▶ **QUOTED PASSAGE**:
━━━━━━

No one expects the foreign media to report only good things about China, but at least, they should endeavor to provide real, objective and rational reporting. I think this is a basic professional principle for journalists. And as readers, what I want to learn from media reports is real facts, rather than writers' personal stances, the follower said.

Besides losing professionalism, McDonell warned the Chinese follower, "you should not tell me how to do my job if you want to keep following me." 

In response, the Chinese follower said "you are a journalist, we are readers, you can monitor the government, and we have the right to monitor journalists." Then he received a reply from McDonell saying "last warning" before he found that he had been blocked by McDonell.

McDonell on Friday released a post saying that the Chinese follower attacked him but he did not reveal the exact communication between them.  

"How come it is I who attacked him when I did not use any insulting or attacking word in the comments?" the blocked follower said, asking McDonell to stop lying. 

McDonell called the follower a "Party attack dog." He also used words like "doofus nationalists" and "rando apologists" to describe people having different opinions with him. In another tweet on Friday, McDonell attacked Chinese diplomat in Lebanon Cao Yi, accusing the latter of a "so-called" online campaign against him. 

He would block all those who said favorable things about China and called them "Party attack dogs," another Chinese Twitter user who had also been blocked by McDonell told the Global Times.

━━━━━━

▶ **EXTRACTED INFORMATION**:
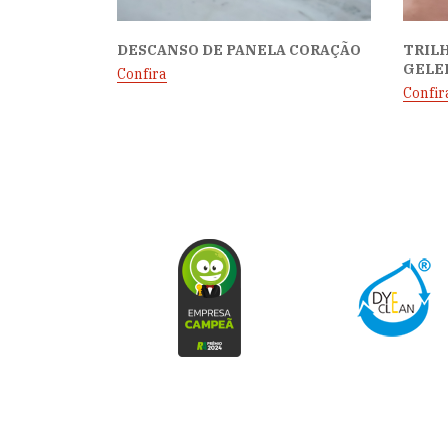
DESCANSO DE PANELA CORAÇÃO
TRILH
GELE
Confira
Confir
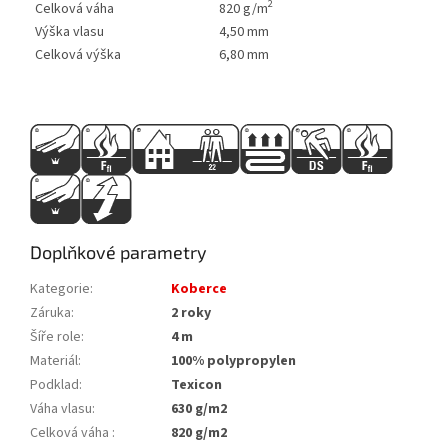
2
Celková váha
820 g/m
Výška vlasu
4,50 mm
Celková výška
6,80 mm
Doplňkové parametry
Kategorie
:
Koberce
Záruka
:
2 roky
Šíře role
:
4 m
Materiál
:
100% polypropylen
Podklad
:
Texicon
Váha vlasu
:
630 g/m2
Celková váha
:
820 g/m2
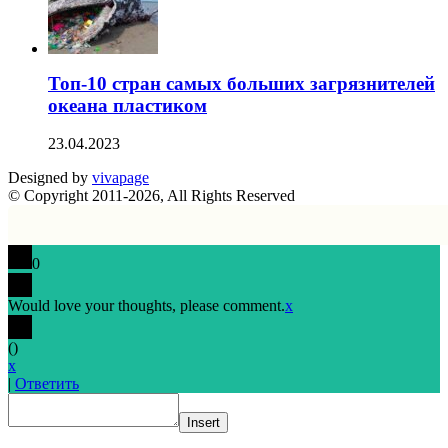
Топ-10 стран самых больших загрязнителей
океана пластиком
23.04.2023
Designed by
vivapage
© Copyright 2011-2026, All Rights Reserved
0
Would love your thoughts, please comment.
x
(
)
x
|
Ответить
Insert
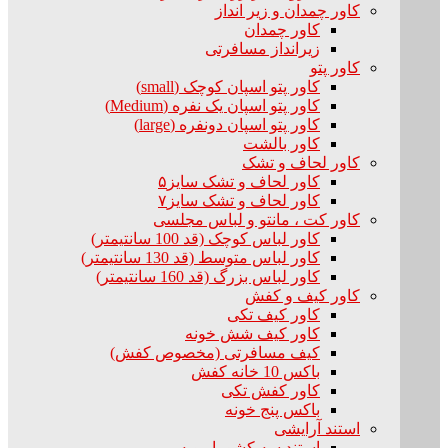
کاور چمدان و زیر انداز
کاور چمدان
زیرانداز مسافرتی
کاور پتو
کاور پتو اسپان کوچک (small)
کاور پتو اسپان یک نفره (Medium)
کاور پتو اسپان دونفره (large)
کاور بالشت
کاور لحاف و تشک
کاور لحاف و تشک سایز۵
کاور لحاف و تشک سایز۷
کاور کت ، مانتو و لباس مجلسی
کاور لباس کوچک (قد 100 سانتیمتر)
کاور لباس متوسط (قد 130 سانتیمتر)
کاور لباس بزرگ (قد 160 سانتیمتر)
کاور کیف و کفش
کاور کیف تکی
کاور کیف شش خونه
کیف مسافرتی (مخصوص کفش)
باکس 10 خانه کفش
کاور کفش تکی
باکس پنج خونه
استند آرایشی
استند سه کشو با رویه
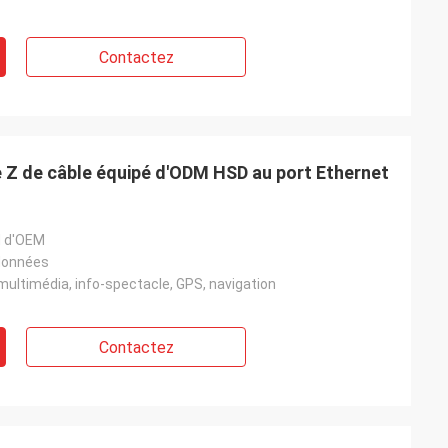
Contactez
 Z de câble équipé d'ODM HSD au port Ethernet
M d'OEM
données
ultimédia, info-spectacle, GPS, navigation
Contactez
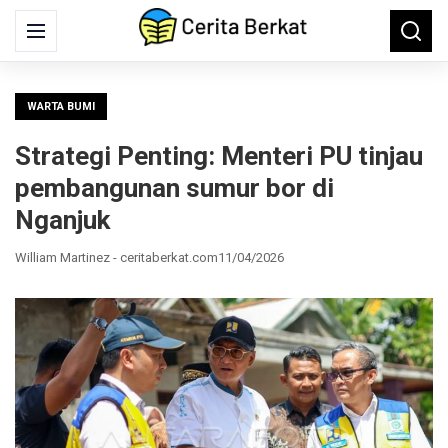
Search
Menu
Searc
for:
WARTA BUMI
Strategi Penting: Menteri PU tinjau
pembangunan sumur bor di
Nganjuk
William Martinez - ceritaberkat.com
11/04/2026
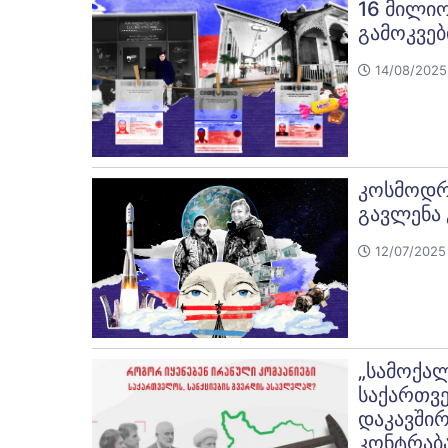
16 მილიო
გამოკვებ
14/08/2025 
კოსმოდრო
გავლენა 
12/07/2025 
„სამოქალ
საქართვ
დაკავშირ
კონტრაბ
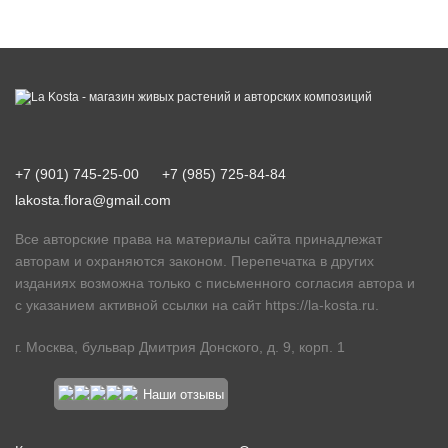
+7 (901) 745-25-00
+7 (985) 725-84-84
lakosta.flora@gmail.com
Все авторские права на материалы сайта принадлежат
авторам и охраняются законом. Перепечатка в других
изданиях возможна только с письменного согласия автора и
с указанием активной ссылки на сайт
https://la-kosta.ru
.
г. Москва, бульвар Дмитрия Донского, д. 9, корп. 1
Наши отзывы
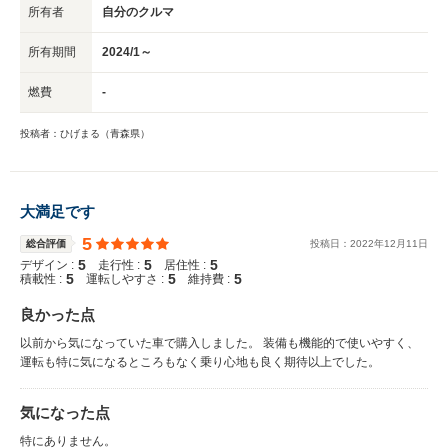
所有者
自分のクルマ
所有期間
2024/1～
燃費
-
投稿者：ひげまる（青森県）
大満足です
5
総合評価
投稿日：
2022
年
12
月
11
日
5
5
5
デザイン :
走行性 :
居住性 :
5
5
5
積載性 :
運転しやすさ :
維持費 :
良かった点
以前から気になっていた車で購入しました。 装備も機能的で使いやすく、
運転も特に気になるところもなく乗り心地も良く期待以上でした。
気になった点
特にありません。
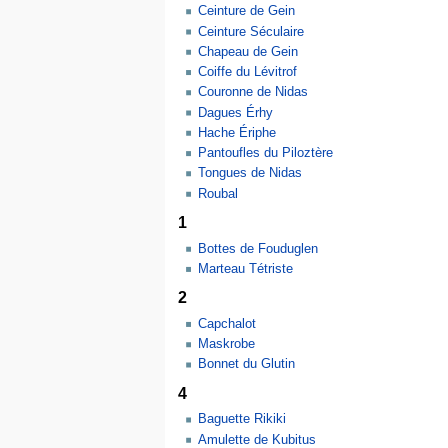
Ceinture de Gein
Ceinture Séculaire
Chapeau de Gein
Coiffe du Lévitrof
Couronne de Nidas
Dagues Érhy
Hache Ériphe
Pantoufles du Piloztère
Tongues de Nidas
Roubal
1
Bottes de Fouduglen
Marteau Tétriste
2
Capchalot
Maskrobe
Bonnet du Glutin
4
Baguette Rikiki
Amulette de Kubitus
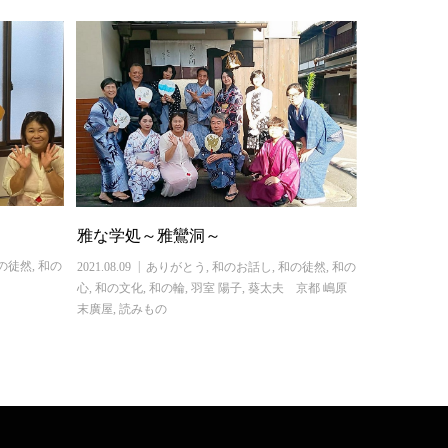
雅な学処～雅鸞洞～
の徒然
,
和の
2021.08.09
ありがとう
,
和のお話し
,
和の徒然
,
和の
心
,
和の文化
,
和の輪
,
羽室 陽子
,
葵太夫 京都 嶋原
末廣屋
,
読みもの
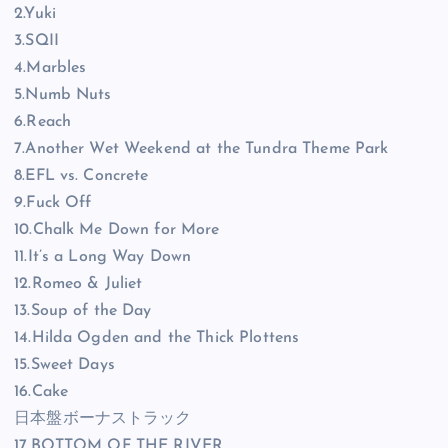
2.Yuki
3.SQII
4.Marbles
5.Numb Nuts
6.Reach
7.Another Wet Weekend at the Tundra Theme Park
8.EFL vs. Concrete
9.Fuck Off
10.Chalk Me Down for More
11.It’s a Long Way Down
12.Romeo & Juliet
13.Soup of the Day
14.Hilda Ogden and the Thick Plottens
15.Sweet Days
16.Cake
日本盤ボーナストラック
17.BOTTOM OF THE RIVER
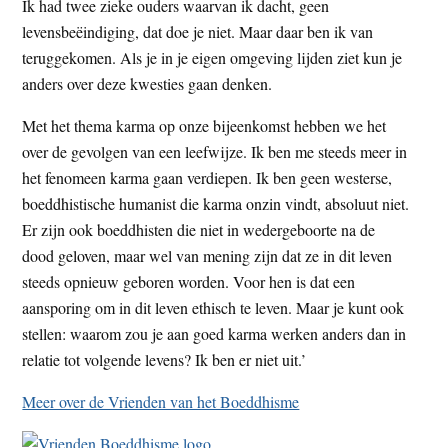
Ik had twee zieke ouders waarvan ik dacht, geen
levensbeëindiging, dat doe je niet. Maar daar ben ik van
teruggekomen. Als je in je eigen omgeving lijden ziet kun je
anders over deze kwesties gaan denken.
Met het thema karma op onze bijeenkomst hebben we het
over de gevolgen van een leefwijze. Ik ben me steeds meer in
het fenomeen karma gaan verdiepen. Ik ben geen westerse,
boeddhistische humanist die karma onzin vindt, absoluut niet.
Er zijn ook boeddhisten die niet in wedergeboorte na de
dood geloven, maar wel van mening zijn dat ze in dit leven
steeds opnieuw geboren worden. Voor hen is dat een
aansporing om in dit leven ethisch te leven. Maar je kunt ook
stellen: waarom zou je aan goed karma werken anders dan in
relatie tot volgende levens? Ik ben er niet uit.’
Meer over de Vrienden van het Boeddhisme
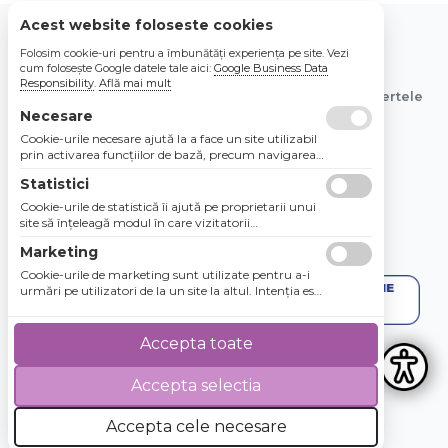
Acest website foloseste cookies
Folosim cookie-uri pentru a îmbunătăți experiența pe site. Vezi
© 2026 Bebe Nou Online Store SRL
cum folosește Google datele tale aici:
Google Business Data
Responsibility
.
Află mai mult
Toate preturile sunt exprimate in lei si includ tva. Ofertele
sunt valabile in limita stocului disponibil.
Necesare
Cookie-urile necesare ajută la a face un site utilizabil
prin activarea funcţiilor de bază, precum navigarea
în pagină şi accesul la zonele securizate de pe site.
Statistici
Site-ul nu poate funcţiona corespunzător fără aceste
cookie-uri.
Cookie-urile de statistică îi ajută pe proprietarii unui
site să înţeleagă modul în care vizitatorii
interacţionează cu site-urile prin colectarea şi
Marketing
raportarea informaţiilor în mod anonim.
Cookie-urile de marketing sunt utilizate pentru a-i
urmări pe utilizatori de la un site la altul. Intenţia este
de a afişa anunţuri relevante şi antrenante pentru
utilizatorii individuali, aşadar ele sunt mai valoroase
pentru agenţiile de puiblicitate şi părţile terţe care se
Accepta toate
ocupă de publicitate.
Accepta selectia
4.8 / 5
★★★★★
Accepta cele necesare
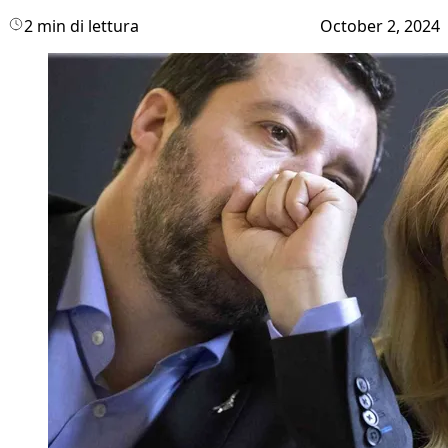
2 min di lettura
October 2, 2024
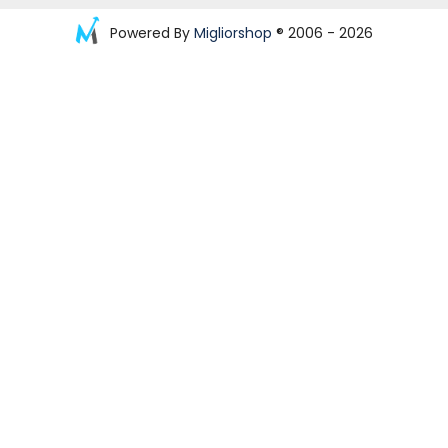
Powered By
Migliorshop
® 2006 - 2026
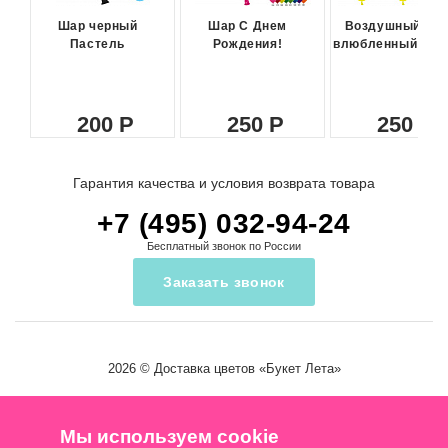
Шар черный
Шар С Днем
Воздушный ша
Пастель
Рождения!
влюбленный сма
200
250
250
Гарантия качества и условия возврата товара
+7 (495) 032-94-24
Бесплатный звонок по России
Заказать звонок
2026 ©
Доставка цветов
«Букет Лета»
Мы используем cookie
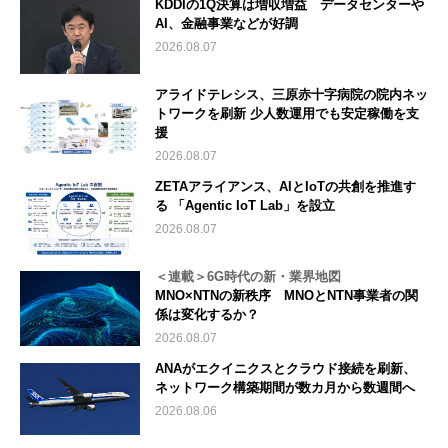
KDDIの1Q決算は増収増益 データセンターや
AI、金融事業などが好調
2026.08.07
アライドテレシス、三原赤十字病院の院内ネッ
トワークを刷新 少人数運用でも安定稼働を支
援
2026.08.07
ZETAアライアンス、AIとIoTの共創を推進す
る 「Agentic IoT Lab」を設立
2026.08.07
＜連載＞6G時代の新・業界地図
MNO×NTNの新秩序 MNOとNTN事業者の関
係は変化するか？
2026.08.07
ANAがエクイニクスとクラウド接続を刷新、
ネットワーク構築期間が数カ月から数週間へ
2026.08.06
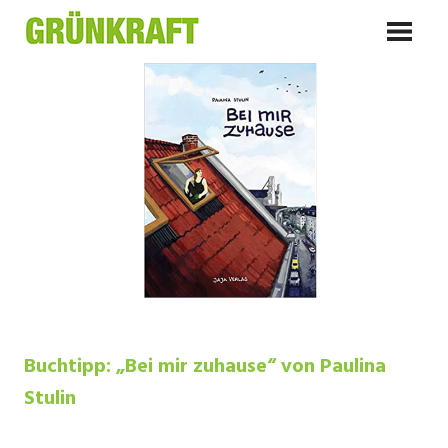
Zum
GRÜNKRAFT
Inhalt
Alles was mich stark macht
springen
Buchtipp: „Bei mir zuhause“ von Paulina
Stulin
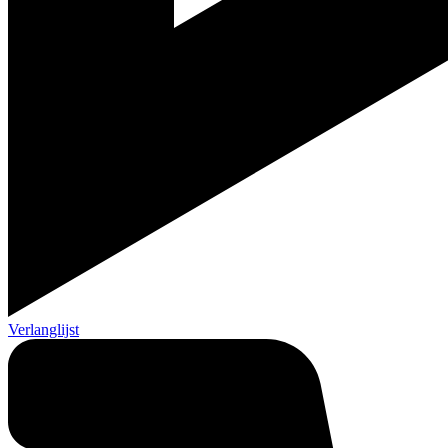
Verlanglijst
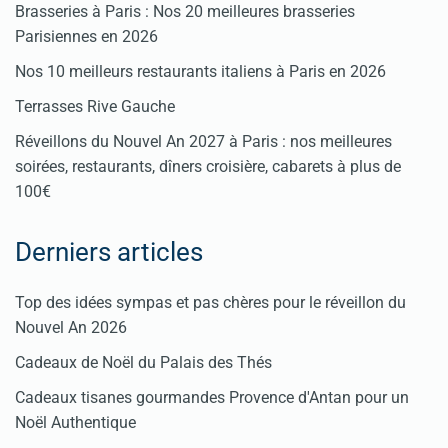
Brasseries à Paris : Nos 20 meilleures brasseries
Parisiennes en 2026
Nos 10 meilleurs restaurants italiens à Paris en 2026
Terrasses Rive Gauche
Réveillons du Nouvel An 2027 à Paris : nos meilleures
soirées, restaurants, dîners croisière, cabarets à plus de
100€
Derniers articles
Top des idées sympas et pas chères pour le réveillon du
Nouvel An 2026
Cadeaux de Noël du Palais des Thés
Cadeaux tisanes gourmandes Provence d'Antan pour un
Noël Authentique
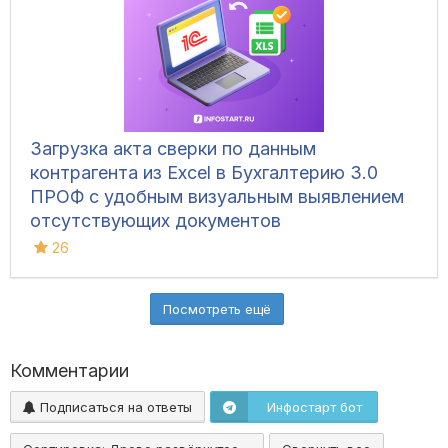
Загрузка акта сверки по данным
контрагента из Excel в Бухгалтерию 3.0
ПРОФ с удобным визуальным выявлением
отсутствующих документов
26
Посмотреть ещё
Комментарии
Подписаться на ответы
Инфостарт бот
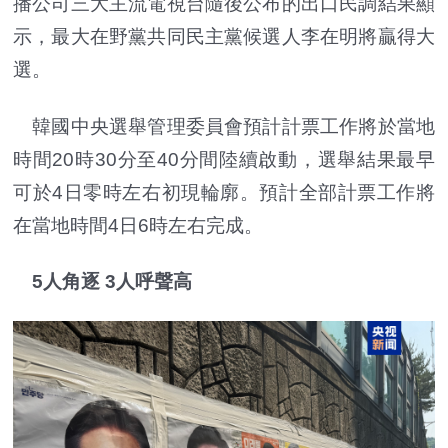
播公司三大主流電視台隨後公布的出口民調結果顯
示，最大在野黨共同民主黨候選人李在明將贏得大
選。
韓國中央選舉管理委員會預計計票工作將於當地
時間20時30分至40分間陸續啟動，選舉結果最早
可於4日零時左右初現輪廓。預計全部計票工作將
在當地時間4日6時左右完成。
5人角逐 3人呼聲高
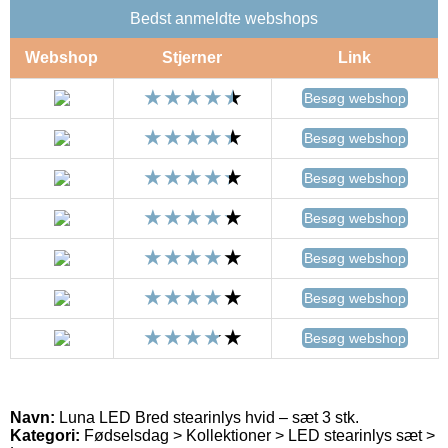
Bedst anmeldte webshops
Webshop
Stjerner
Link
Besøg webshop
Besøg webshop
Besøg webshop
Besøg webshop
Besøg webshop
Besøg webshop
Besøg webshop
Navn:
Luna LED Bred stearinlys hvid – sæt 3 stk.
Kategori:
Fødselsdag > Kollektioner > LED stearinlys sæt >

━━━━━━

▶ **WORK REQUIRED**: Please pick up the article on McDonell blocking his Chinese followers where it stops, adding a few paragraphs that follow from its last sentence.

▶ **TASK RESULT**:
In another McDonell's story posted on Friday, he continued his rhetoric by saying that "to be chosen as a spectator for these Olympic events, you are most likely to be from a Communist Party organization, a state company, or a student group" as "the planners have decided that such groups can be easily counted on to do what needs to be done (especially when compared to the general public)."

This is in accordance with a sarcastic style McDonell often used to mislead readers in China reports. In fact, the reason for Beijing organizers' decision of dispatching tickets instead of a public sales was in consideration of epidemic prevention.

McDonell became famous among Chinese readers as he published highly sarcastic reports of events in Wuhan in late 2020 by using an underworld filter to cast a shadow over people and life in the city that was uniting and fighting for a revival following the COVID-19 outbreak.

He also smeared an activity of the Chinese Embassy in Japan to invite Japanese residents to Xinjiang after the epidemic as a propaganda activity of the Chinese government. He tried to fuzzy focus when the Global Times debated with him over the issue.